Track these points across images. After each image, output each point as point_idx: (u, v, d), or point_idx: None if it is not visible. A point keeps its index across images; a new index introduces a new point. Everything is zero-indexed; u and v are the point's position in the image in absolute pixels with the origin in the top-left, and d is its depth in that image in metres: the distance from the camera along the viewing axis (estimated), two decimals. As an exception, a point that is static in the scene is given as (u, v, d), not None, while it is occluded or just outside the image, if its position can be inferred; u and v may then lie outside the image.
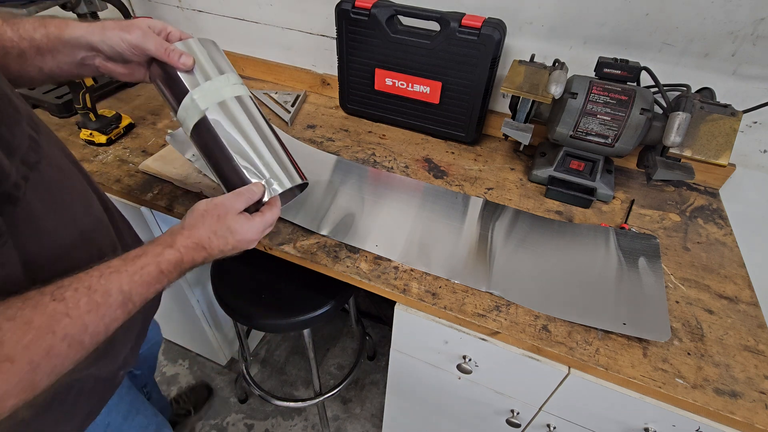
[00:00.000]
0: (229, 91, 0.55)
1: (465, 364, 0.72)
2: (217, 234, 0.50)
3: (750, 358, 0.62)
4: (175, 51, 0.52)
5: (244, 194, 0.52)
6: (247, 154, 0.54)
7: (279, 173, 0.55)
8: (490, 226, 0.79)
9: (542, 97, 0.78)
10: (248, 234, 0.52)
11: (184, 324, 1.26)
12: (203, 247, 0.49)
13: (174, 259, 0.46)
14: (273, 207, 0.55)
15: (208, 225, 0.50)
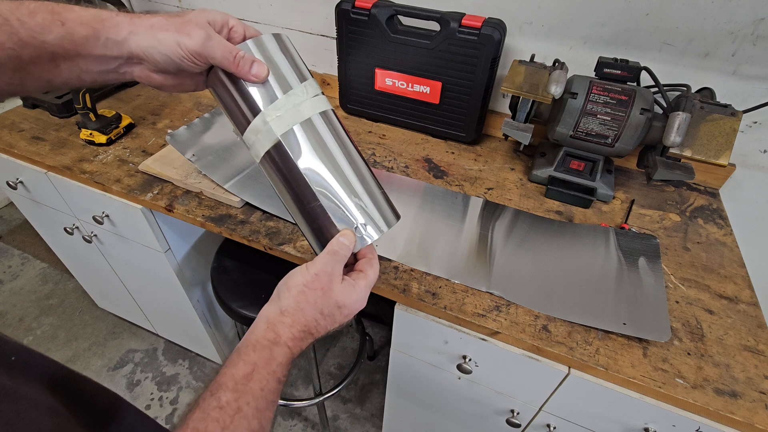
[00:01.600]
0: (311, 107, 0.42)
1: (465, 364, 0.72)
2: (324, 314, 0.40)
3: (750, 358, 0.62)
4: (246, 59, 0.40)
5: (340, 253, 0.41)
6: (336, 192, 0.42)
7: (374, 214, 0.44)
8: (490, 226, 0.79)
9: (542, 97, 0.78)
10: (356, 305, 0.42)
11: (184, 324, 1.26)
12: (311, 333, 0.40)
13: (285, 359, 0.37)
14: (372, 260, 0.45)
15: (312, 304, 0.40)
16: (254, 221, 0.79)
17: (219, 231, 0.79)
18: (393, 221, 0.46)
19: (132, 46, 0.38)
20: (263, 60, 0.41)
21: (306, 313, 0.39)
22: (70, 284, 1.71)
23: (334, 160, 0.42)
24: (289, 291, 0.40)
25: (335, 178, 0.42)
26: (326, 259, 0.41)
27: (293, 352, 0.38)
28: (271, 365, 0.36)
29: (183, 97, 1.14)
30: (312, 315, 0.39)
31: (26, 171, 0.97)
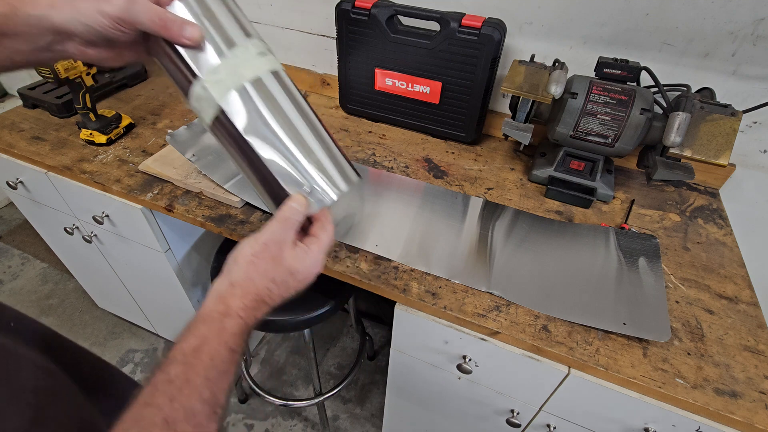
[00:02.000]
0: (253, 69, 0.40)
1: (465, 364, 0.72)
2: (276, 282, 0.40)
3: (750, 358, 0.62)
4: (175, 21, 0.37)
5: (290, 220, 0.41)
6: (285, 156, 0.41)
7: (330, 176, 0.43)
8: (490, 226, 0.79)
9: (542, 97, 0.78)
10: (310, 269, 0.42)
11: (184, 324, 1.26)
12: (264, 302, 0.39)
13: (238, 329, 0.37)
14: (325, 224, 0.44)
15: (262, 273, 0.39)
16: (254, 221, 0.79)
17: (219, 231, 0.79)
18: (351, 182, 0.44)
19: (54, 20, 0.36)
20: (196, 21, 0.38)
21: (256, 283, 0.39)
22: (70, 284, 1.71)
23: (282, 124, 0.41)
24: (237, 263, 0.40)
25: (283, 142, 0.41)
26: (275, 228, 0.40)
27: (247, 322, 0.37)
28: (223, 336, 0.35)
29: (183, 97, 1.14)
30: (263, 284, 0.39)
31: (26, 171, 0.97)
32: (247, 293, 0.38)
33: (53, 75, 0.82)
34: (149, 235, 0.94)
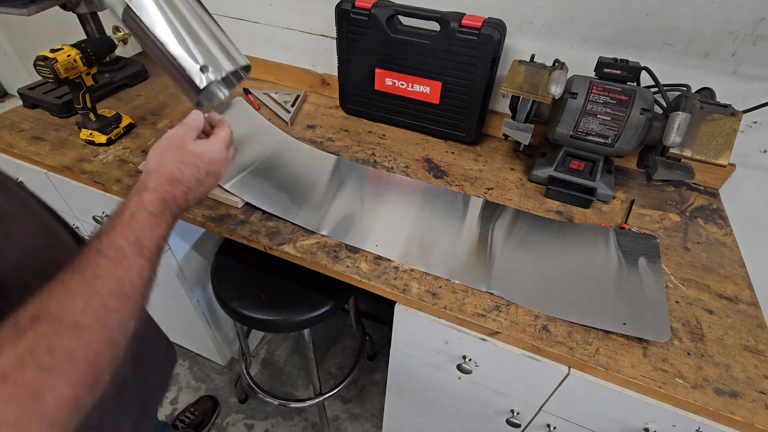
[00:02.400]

※ ※ ※

TO DO
Nothing but an exact copy of the data, without pictures, should be returned.

ANSWER FOR THE TASK
Track these points across images. After each image, output each point as point_idx: (u, v, d), or point_idx: None if it is not visible. A point keeps its index across images; a new index introduces a new point. Everything is zero-indexed; u and v are the point's position in the image in absolute pixels with the origin in the top-left, and d is its depth in that image in metres: the distance from the camera along the viewing axis (estimated), two decimals. As an exception, a point that is static in the scene is given as (u, v, d), not None, while it is occluded or just outside the image, if its position can be inferred; u and v may then lie outside the image.
[00:00.000]
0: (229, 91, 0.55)
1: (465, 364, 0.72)
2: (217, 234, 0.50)
3: (750, 358, 0.62)
4: (175, 51, 0.52)
5: (244, 194, 0.52)
6: (247, 154, 0.54)
7: (279, 173, 0.55)
8: (490, 226, 0.79)
9: (542, 97, 0.78)
10: (248, 234, 0.52)
11: (184, 324, 1.26)
12: (203, 247, 0.49)
13: (174, 259, 0.46)
14: (273, 207, 0.55)
15: (208, 225, 0.50)
[00:01.600]
0: (311, 107, 0.42)
1: (465, 364, 0.72)
2: (324, 314, 0.40)
3: (750, 358, 0.62)
4: (246, 59, 0.40)
5: (340, 253, 0.41)
6: (336, 192, 0.42)
7: (374, 214, 0.44)
8: (490, 226, 0.79)
9: (542, 97, 0.78)
10: (356, 305, 0.42)
11: (184, 324, 1.26)
12: (311, 333, 0.40)
13: (285, 359, 0.37)
14: (372, 260, 0.45)
15: (312, 304, 0.40)
16: (254, 221, 0.79)
17: (219, 231, 0.79)
18: (393, 221, 0.46)
19: (132, 46, 0.38)
20: (263, 60, 0.41)
21: (306, 313, 0.39)
22: (70, 284, 1.71)
23: (334, 160, 0.42)
24: (289, 291, 0.40)
25: (335, 178, 0.42)
26: (326, 259, 0.41)
27: (293, 352, 0.38)
28: (271, 365, 0.36)
29: (183, 97, 1.14)
30: (312, 315, 0.39)
31: (26, 171, 0.97)
[00:02.000]
0: (253, 69, 0.40)
1: (465, 364, 0.72)
2: (276, 282, 0.40)
3: (750, 358, 0.62)
4: (175, 21, 0.37)
5: (290, 220, 0.41)
6: (285, 156, 0.41)
7: (330, 176, 0.43)
8: (490, 226, 0.79)
9: (542, 97, 0.78)
10: (310, 269, 0.42)
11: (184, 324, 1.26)
12: (264, 302, 0.39)
13: (238, 329, 0.37)
14: (325, 224, 0.44)
15: (262, 273, 0.39)
16: (254, 221, 0.79)
17: (219, 231, 0.79)
18: (351, 182, 0.44)
19: (54, 20, 0.36)
20: (196, 21, 0.38)
21: (256, 283, 0.39)
22: (70, 284, 1.71)
23: (282, 124, 0.41)
24: (237, 263, 0.40)
25: (283, 142, 0.41)
26: (275, 228, 0.40)
27: (247, 322, 0.37)
28: (223, 336, 0.35)
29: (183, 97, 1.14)
30: (263, 284, 0.39)
31: (26, 171, 0.97)
32: (247, 293, 0.38)
33: (53, 75, 0.82)
34: (149, 235, 0.94)
[00:02.400]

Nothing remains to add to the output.